**PASSAGE TO READ**
++++++

Setting Encryption Keys for SFTP Upload in Ensemble Production
Hello!
I'm currently trying to setup a SFTP Ensemble production to handle all of my SFTP transactions. It's been going well, but I'm currently running into an issue where it is saying it is unable to exchange encryption keys. Error Below:
Unable to exchange encryption keys [80101005] at Session.cpp:238,0' matched ReplyCodeAction 1 : 'E=R' resulting in Action code R
Any advice on getting around this would be appreciated.
Product version: HealthShare 2017.2
$ZV: Cache for Windows (x86-64) 2017.2.2 (Build 865_3_19668U)
There have been updates to openssh within the last few years that retired older, less secure cypher suites. It's possible that 2017.2 may be old enough to be incompatible with newer versions of the ssh (which sftp relies upon) libraries.
Check with the vendor/customer at the other end of the connection to see if they've made recent changes to their version of ssh.
Thank you Jeffrey! This is most likely the cause since I can manually so a SFTP command enforcing their preferred cipher suite.
With this being said, I'm assuming there is not an option in an Ensemble production to enforce a certain type of cypher suite?
As part of the encryption negotiation process, there's an exchange of supported cypher suites between the client and server. If there's no match, no connection can be established. No need to force a specific cypher site; all available should be presented by the client during connection negotiation.
If upgrading to a current version of HealthShare/Health Connect is not an option, you could script the transfers outside of the production (batch/powershell/Python/Perl script running under Windows' Scheduler or called from ObjectScript in a Scheduled Task via $ZF(-100) ) and then use a File service/operation to pick them up for processing or drop them off for delivery.

++++++

**DATASET EXCERPTS**
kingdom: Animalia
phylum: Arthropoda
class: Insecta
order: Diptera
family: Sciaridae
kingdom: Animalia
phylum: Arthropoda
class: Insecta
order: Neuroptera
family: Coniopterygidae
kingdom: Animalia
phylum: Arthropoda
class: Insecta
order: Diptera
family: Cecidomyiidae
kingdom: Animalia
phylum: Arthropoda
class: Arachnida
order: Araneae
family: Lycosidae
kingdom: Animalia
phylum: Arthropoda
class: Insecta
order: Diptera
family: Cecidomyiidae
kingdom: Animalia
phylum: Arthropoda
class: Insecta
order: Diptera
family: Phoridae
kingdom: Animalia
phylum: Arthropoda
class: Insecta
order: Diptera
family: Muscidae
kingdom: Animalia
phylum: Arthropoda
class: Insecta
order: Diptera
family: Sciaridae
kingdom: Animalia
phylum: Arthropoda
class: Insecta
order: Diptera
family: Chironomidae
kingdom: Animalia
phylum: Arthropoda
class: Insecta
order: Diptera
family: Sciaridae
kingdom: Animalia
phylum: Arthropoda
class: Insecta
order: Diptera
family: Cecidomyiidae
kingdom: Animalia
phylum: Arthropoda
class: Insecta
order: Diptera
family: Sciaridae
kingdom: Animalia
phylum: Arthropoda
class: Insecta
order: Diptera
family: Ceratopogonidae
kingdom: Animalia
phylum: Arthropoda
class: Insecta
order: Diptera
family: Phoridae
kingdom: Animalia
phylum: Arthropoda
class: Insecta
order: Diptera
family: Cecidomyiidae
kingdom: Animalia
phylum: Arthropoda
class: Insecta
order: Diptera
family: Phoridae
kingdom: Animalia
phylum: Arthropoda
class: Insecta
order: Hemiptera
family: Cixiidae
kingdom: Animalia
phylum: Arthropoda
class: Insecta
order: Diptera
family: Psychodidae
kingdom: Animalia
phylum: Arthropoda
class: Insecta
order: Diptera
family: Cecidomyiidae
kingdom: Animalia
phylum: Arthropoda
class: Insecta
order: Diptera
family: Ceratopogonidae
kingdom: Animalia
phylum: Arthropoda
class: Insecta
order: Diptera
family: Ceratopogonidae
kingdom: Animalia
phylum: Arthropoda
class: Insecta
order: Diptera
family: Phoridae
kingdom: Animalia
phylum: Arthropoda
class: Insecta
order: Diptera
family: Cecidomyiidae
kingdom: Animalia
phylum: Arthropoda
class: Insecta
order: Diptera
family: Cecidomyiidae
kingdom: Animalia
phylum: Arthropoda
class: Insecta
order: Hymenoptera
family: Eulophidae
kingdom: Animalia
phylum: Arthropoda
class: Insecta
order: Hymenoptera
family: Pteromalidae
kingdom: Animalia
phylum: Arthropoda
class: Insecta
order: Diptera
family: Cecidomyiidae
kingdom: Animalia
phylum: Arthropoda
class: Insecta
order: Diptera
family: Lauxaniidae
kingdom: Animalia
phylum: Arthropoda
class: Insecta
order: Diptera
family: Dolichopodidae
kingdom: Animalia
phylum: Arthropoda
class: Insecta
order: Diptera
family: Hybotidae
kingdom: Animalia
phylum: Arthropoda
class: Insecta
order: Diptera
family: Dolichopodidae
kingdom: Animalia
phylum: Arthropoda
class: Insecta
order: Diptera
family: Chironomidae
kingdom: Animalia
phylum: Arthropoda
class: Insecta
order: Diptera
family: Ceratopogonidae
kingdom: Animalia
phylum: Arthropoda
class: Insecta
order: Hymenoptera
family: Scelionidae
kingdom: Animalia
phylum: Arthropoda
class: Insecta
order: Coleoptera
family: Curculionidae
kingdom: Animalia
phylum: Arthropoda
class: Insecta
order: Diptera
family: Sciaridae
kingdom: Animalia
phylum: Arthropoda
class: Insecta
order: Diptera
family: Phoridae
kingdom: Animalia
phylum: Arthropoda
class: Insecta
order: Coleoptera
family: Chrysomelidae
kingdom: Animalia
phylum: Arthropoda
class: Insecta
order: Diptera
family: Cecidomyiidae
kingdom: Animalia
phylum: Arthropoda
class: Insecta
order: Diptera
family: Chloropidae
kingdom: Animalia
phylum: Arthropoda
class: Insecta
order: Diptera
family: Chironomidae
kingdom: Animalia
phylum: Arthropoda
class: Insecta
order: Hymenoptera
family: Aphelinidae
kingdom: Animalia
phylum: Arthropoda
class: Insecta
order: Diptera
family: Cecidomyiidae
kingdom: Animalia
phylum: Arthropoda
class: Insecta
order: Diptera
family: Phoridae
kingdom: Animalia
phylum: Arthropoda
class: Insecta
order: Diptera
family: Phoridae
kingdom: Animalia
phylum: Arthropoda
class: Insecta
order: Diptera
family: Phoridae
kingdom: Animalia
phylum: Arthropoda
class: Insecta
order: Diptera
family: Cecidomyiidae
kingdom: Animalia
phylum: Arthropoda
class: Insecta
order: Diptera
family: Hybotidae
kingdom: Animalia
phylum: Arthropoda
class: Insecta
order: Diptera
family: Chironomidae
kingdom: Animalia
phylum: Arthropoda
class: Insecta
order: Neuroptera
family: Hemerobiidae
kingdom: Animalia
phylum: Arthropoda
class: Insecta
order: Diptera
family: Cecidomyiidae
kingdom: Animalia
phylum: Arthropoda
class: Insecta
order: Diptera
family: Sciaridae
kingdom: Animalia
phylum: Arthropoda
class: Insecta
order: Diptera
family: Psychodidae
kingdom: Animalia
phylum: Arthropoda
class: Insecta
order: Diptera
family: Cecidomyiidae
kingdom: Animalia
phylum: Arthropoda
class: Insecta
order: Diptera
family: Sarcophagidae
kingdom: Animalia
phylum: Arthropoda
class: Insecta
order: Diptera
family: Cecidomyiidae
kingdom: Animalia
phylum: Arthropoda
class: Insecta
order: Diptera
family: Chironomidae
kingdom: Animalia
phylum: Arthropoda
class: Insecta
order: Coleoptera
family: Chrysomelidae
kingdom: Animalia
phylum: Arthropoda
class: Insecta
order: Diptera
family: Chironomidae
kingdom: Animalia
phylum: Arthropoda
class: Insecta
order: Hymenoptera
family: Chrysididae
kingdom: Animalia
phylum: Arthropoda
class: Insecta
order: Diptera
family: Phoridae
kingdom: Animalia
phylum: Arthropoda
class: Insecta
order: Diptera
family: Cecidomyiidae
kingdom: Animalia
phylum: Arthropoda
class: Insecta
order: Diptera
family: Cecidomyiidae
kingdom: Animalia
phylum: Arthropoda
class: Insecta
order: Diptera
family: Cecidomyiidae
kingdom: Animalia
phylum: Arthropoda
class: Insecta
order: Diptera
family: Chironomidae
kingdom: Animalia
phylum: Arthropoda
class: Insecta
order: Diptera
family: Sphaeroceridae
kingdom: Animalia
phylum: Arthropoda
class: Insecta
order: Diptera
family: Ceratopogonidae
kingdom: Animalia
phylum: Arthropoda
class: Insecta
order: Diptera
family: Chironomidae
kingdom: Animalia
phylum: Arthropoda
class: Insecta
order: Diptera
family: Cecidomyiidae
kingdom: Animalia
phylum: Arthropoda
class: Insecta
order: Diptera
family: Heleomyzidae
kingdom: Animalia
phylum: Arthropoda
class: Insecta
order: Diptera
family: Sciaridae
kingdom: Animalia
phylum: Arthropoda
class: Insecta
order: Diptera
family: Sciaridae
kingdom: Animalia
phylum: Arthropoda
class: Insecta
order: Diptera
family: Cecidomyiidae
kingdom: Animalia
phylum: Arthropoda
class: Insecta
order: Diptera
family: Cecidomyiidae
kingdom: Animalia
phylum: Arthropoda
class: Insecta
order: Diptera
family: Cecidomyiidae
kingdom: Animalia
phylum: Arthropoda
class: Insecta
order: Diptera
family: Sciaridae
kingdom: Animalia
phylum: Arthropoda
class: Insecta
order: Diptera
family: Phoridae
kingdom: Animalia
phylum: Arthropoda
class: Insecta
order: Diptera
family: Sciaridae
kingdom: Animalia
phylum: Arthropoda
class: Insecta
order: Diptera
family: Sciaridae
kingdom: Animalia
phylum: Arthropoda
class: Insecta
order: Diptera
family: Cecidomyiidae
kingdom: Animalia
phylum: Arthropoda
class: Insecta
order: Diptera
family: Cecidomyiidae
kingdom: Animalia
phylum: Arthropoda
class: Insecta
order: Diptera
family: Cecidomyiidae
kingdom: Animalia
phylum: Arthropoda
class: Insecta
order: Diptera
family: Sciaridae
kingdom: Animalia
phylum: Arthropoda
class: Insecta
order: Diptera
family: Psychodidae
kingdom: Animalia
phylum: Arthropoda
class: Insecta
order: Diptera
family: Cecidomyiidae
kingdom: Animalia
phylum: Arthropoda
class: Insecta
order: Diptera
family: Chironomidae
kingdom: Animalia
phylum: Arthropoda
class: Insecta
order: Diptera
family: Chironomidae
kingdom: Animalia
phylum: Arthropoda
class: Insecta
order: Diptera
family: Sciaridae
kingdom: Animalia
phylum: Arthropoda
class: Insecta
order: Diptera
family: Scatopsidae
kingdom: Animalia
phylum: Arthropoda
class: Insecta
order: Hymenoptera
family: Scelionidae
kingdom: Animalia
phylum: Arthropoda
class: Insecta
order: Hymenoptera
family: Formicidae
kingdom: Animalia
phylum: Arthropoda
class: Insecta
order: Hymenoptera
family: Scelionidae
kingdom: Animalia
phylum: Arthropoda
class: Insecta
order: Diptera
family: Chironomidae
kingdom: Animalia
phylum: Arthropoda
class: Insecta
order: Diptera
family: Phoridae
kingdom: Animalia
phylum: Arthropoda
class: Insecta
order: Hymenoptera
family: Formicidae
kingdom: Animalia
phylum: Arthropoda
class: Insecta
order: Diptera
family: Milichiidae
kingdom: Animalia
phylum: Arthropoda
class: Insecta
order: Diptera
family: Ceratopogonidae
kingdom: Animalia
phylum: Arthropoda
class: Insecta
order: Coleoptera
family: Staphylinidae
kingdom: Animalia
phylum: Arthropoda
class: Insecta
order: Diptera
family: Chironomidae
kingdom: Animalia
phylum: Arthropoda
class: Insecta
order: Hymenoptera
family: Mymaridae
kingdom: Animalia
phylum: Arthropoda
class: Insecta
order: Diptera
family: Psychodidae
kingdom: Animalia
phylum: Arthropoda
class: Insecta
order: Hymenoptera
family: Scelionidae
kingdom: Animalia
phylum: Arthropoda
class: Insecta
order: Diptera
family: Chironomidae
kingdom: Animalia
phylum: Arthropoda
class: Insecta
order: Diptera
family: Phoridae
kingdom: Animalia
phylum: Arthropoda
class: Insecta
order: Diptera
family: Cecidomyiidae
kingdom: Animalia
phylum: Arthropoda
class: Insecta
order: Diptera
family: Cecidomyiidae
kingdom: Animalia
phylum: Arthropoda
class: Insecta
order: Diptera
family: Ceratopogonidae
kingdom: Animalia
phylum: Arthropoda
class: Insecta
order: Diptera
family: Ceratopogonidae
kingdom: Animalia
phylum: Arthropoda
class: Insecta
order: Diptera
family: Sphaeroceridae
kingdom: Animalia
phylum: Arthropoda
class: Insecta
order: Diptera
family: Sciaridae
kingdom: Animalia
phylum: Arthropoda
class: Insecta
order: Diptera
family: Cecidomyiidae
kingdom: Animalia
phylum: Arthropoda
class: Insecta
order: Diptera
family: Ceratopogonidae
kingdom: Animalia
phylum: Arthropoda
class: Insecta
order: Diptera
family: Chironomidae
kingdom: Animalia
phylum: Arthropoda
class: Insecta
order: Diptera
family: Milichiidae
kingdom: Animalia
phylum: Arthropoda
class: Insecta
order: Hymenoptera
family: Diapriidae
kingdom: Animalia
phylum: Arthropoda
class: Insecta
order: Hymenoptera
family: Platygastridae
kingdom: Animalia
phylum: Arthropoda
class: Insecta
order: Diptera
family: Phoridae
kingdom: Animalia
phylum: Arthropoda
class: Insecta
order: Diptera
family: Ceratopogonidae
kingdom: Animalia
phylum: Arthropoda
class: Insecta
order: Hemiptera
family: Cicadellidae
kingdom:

++++++

**ABOUT THIS TASK**
Write out again, word for word, the part of the SFTP encryption key thread above that opens with the words containing "Check with the" and closes with "during connection negotiation.".

**EXPECTED ANSWER**
Check with the vendor/customer at the other end of the connection to see if they've made recent changes to their version of ssh.
Thank you Jeffrey! This is most likely the cause since I can manually so a SFTP command enforcing their preferred cipher suite.
With this being said, I'm assuming there is not an option in an Ensemble production to enforce a certain type of cypher suite?
As part of the encryption negotiation process, there's an exchange of supported cypher suites between the client and server. If there's no match, no connection can be established. No need to force a specific cypher site; all available should be presented by the client during connection negotiation.